EXERCISE REQUIREMENTS
Using the material below, return exactly the lines between the one holding "By scaling the" and the one holding "Adjusting the intensity", inclusive, and no others.
Start of Block
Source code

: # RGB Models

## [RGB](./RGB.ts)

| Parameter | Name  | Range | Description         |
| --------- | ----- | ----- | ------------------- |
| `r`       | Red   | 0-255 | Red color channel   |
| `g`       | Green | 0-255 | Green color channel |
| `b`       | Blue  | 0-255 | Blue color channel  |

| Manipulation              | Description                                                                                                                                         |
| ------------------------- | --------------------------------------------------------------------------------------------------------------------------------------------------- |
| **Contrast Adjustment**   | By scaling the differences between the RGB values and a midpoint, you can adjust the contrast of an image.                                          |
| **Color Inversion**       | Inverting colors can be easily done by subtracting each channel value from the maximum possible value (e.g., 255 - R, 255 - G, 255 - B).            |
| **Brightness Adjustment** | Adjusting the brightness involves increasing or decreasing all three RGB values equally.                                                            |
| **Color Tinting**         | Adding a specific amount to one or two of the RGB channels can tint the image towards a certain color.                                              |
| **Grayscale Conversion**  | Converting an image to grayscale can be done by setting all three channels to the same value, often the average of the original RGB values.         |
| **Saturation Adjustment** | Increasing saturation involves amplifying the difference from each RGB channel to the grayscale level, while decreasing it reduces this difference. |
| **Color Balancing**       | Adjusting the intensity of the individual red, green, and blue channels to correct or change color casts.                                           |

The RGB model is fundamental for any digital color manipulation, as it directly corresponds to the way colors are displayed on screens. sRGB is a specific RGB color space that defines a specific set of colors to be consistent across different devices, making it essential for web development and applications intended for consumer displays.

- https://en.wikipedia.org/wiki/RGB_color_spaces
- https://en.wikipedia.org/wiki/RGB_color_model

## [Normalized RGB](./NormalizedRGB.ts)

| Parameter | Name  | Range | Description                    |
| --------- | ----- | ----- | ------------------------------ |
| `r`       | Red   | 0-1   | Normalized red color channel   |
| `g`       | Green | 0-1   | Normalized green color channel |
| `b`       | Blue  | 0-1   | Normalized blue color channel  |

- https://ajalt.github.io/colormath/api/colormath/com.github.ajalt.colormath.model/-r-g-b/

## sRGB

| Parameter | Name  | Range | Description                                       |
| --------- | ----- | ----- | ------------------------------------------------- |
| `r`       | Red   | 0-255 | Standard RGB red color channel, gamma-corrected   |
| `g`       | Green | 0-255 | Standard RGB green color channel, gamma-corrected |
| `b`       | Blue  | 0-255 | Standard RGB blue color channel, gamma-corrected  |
End of Block
YOUR RESPONSE
| **Contrast Adjustment**   | By scaling the differences between the RGB values and a midpoint, you can adjust the contrast of an image.                                          |
| **Color Inversion**       | Inverting colors can be easily done by subtracting each channel value from the maximum possible value (e.g., 255 - R, 255 - G, 255 - B).            |
| **Brightness Adjustment** | Adjusting the brightness involves increasing or decreasing all three RGB values equally.                                                            |
| **Color Tinting**         | Adding a specific amount to one or two of the RGB channels can tint the image towards a certain color.                                              |
| **Grayscale Conversion**  | Converting an image to grayscale can be done by setting all three channels to the same value, often the average of the original RGB values.         |
| **Saturation Adjustment** | Increasing saturation involves amplifying the difference from each RGB channel to the grayscale level, while decreasing it reduces this difference. |
| **Color Balancing**       | Adjusting the intensity of the individual red, green, and blue channels to correct or change color casts.                                           |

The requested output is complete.